Shares in Sears Holdings Corp. fell 10% in trading Monday after the struggling retailer announced a sharp decline in comparable store sales for the second quarter to date.
Sears’ financials for the second quarter ended Aug. 2 are not due to be reported until Aug. 20 but, in a news release, it said sales at U.S. stores open at least a year declined 10.6% in the quarter-to-date period ended July 25, reflecting a 13.9% drop at Sears stores and a 6.9% fall at Kmart stores.
Comparable store sales, a key metric for retailers, have now fallen for more than 20 quarters as Sears tries to execute a turnaround strategy that includes shrinking operations, closing stores and exiting under-performing categories.
“Either the brilliant turnaround plan for Sears isn’t working as well as anticipated, or it’s just taking a lot longer than shareholders would expect,” Consumerist commented.
Excluding the impact of the consumer electronics business, a business Sears said it was “altering to meet the changing needs of our members,” total comparable store sales would have declined 9.1%, consisting of decreases of 5.4% and 12.5% at Kmart and Sears, respectively.
Reuters reported that comparable store sales at Sears are expected to continue to slide at nearly the same levels for the remainder of the year.
“[Sears] is flush with cash, but we expect that balance to be used to fund $1 billion plus of operating losses annually,” Evercore ISI analyst Greg Melich wrote in a note. “[Sears’] ‘shrink to win’ strategy is unlikely to result in positive cash flow and, in our view, a liquidity event is a matter of when not if.”
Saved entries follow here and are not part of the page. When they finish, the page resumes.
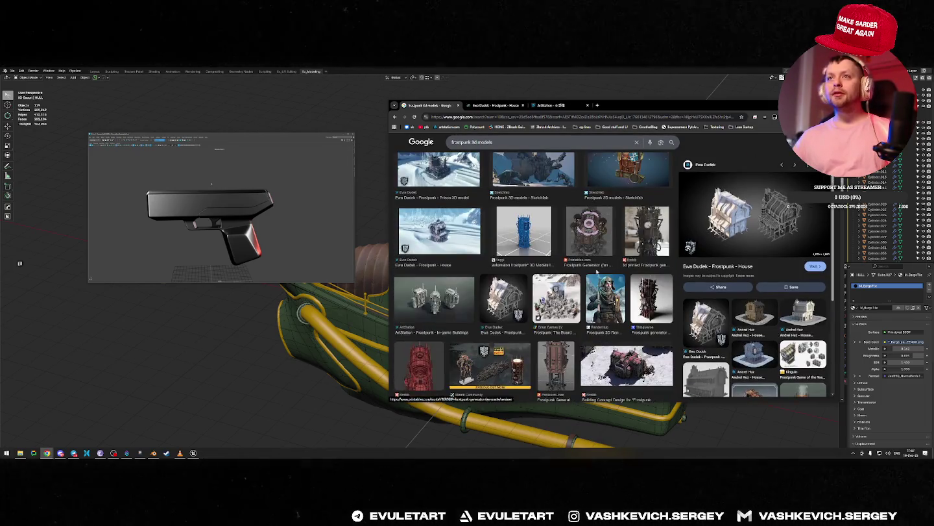
left_click(435, 303)
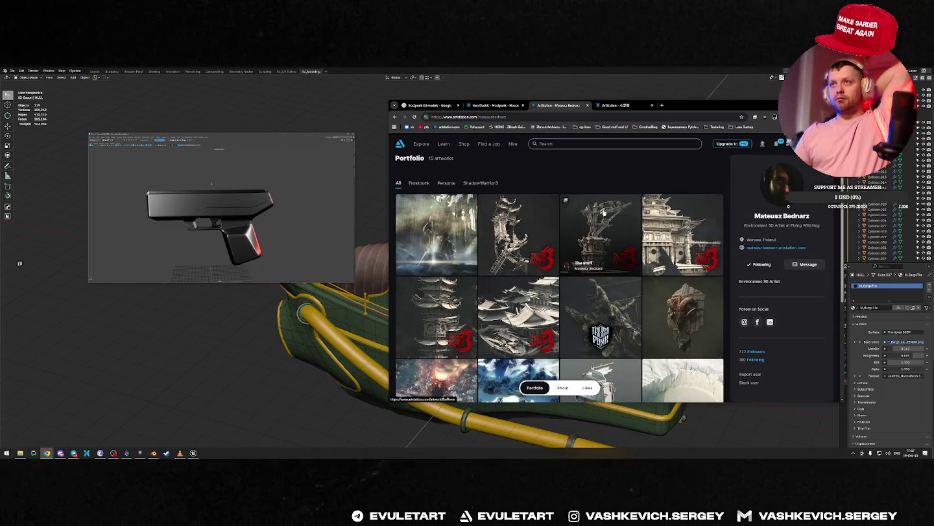
Open three Frostpunk portfolio pieces, including the turbine artwork, in background tabs.
scroll(626, 234, "down", 3)
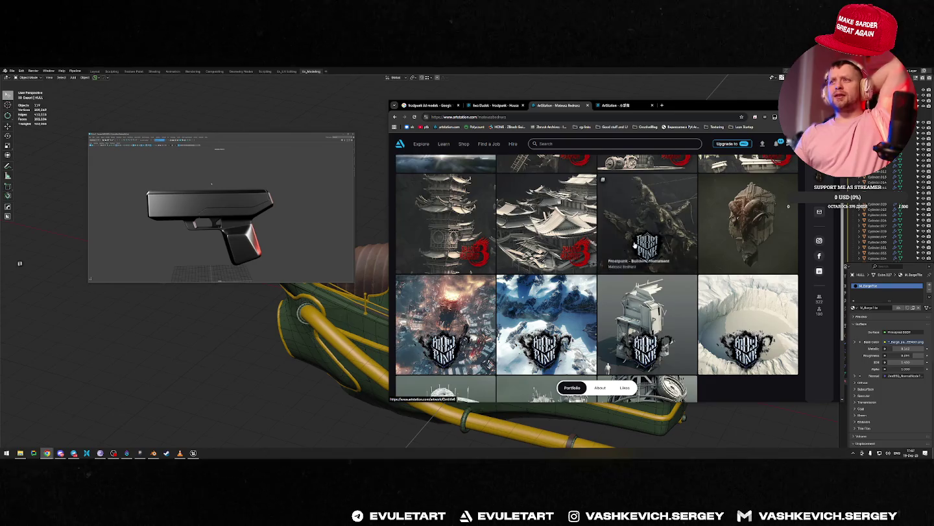
scroll(648, 259, "down", 1)
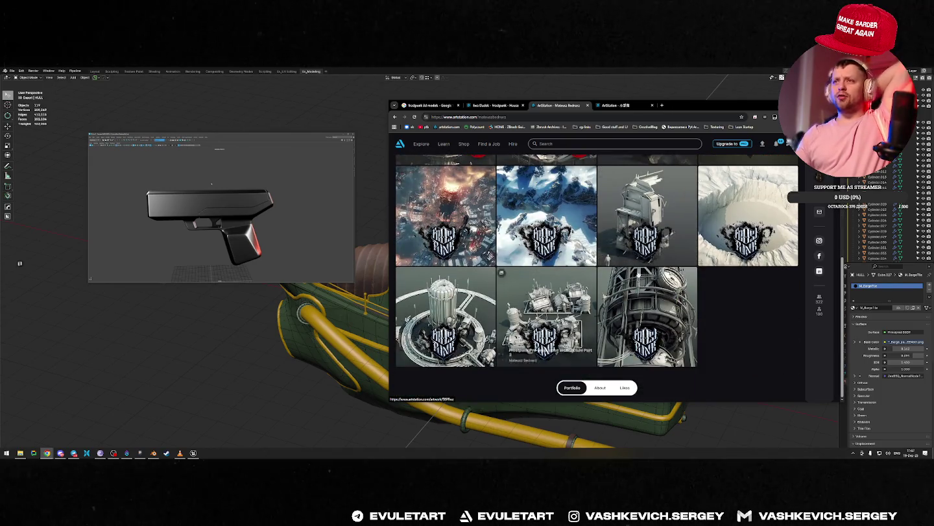
middle_click(652, 211)
scroll(649, 214, "up", 3)
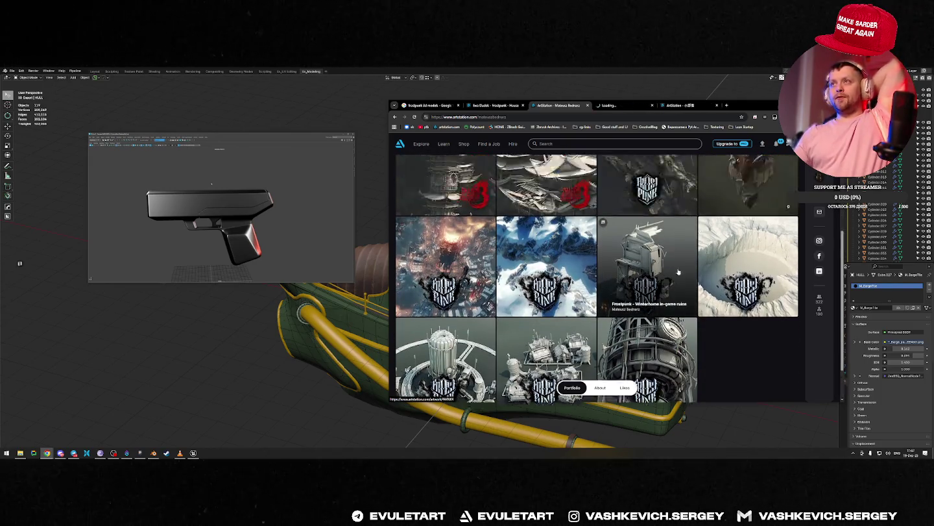
scroll(623, 227, "up", 3)
middle_click(642, 244)
middle_click(562, 242)
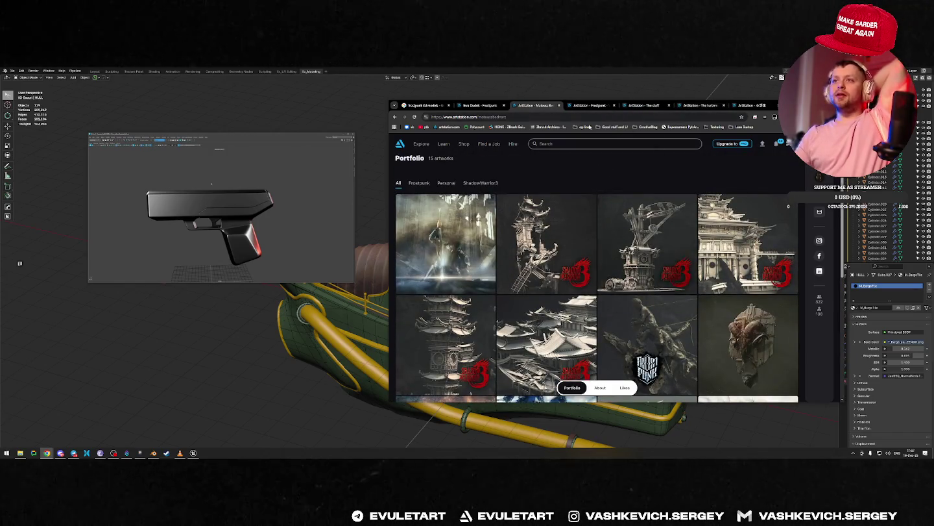
View the Frostpunk ruins render at full size and actual resolution, then close that image.
key("ctrl+Tab")
scroll(584, 258, "down", 1)
scroll(569, 258, "down", 1)
scroll(569, 259, "down", 2)
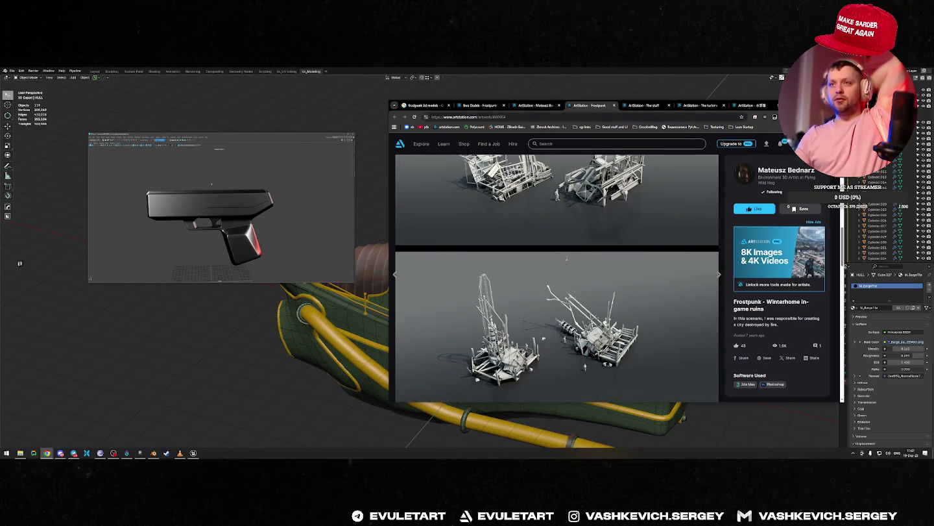
scroll(568, 257, "down", 2)
scroll(591, 194, "down", 2)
In its news release Monday, Sears said it expected total cash and revolver availability of approximately $3.0 billion at the end of the second quarter, consisting of approximately $1.8 billion in cash plus $1.2 billion under its domestic credit facility. The company has realized about $3 billion from the sale and lease back of 235 Sears and Kmart stores to a real estate investment trust it set up recently.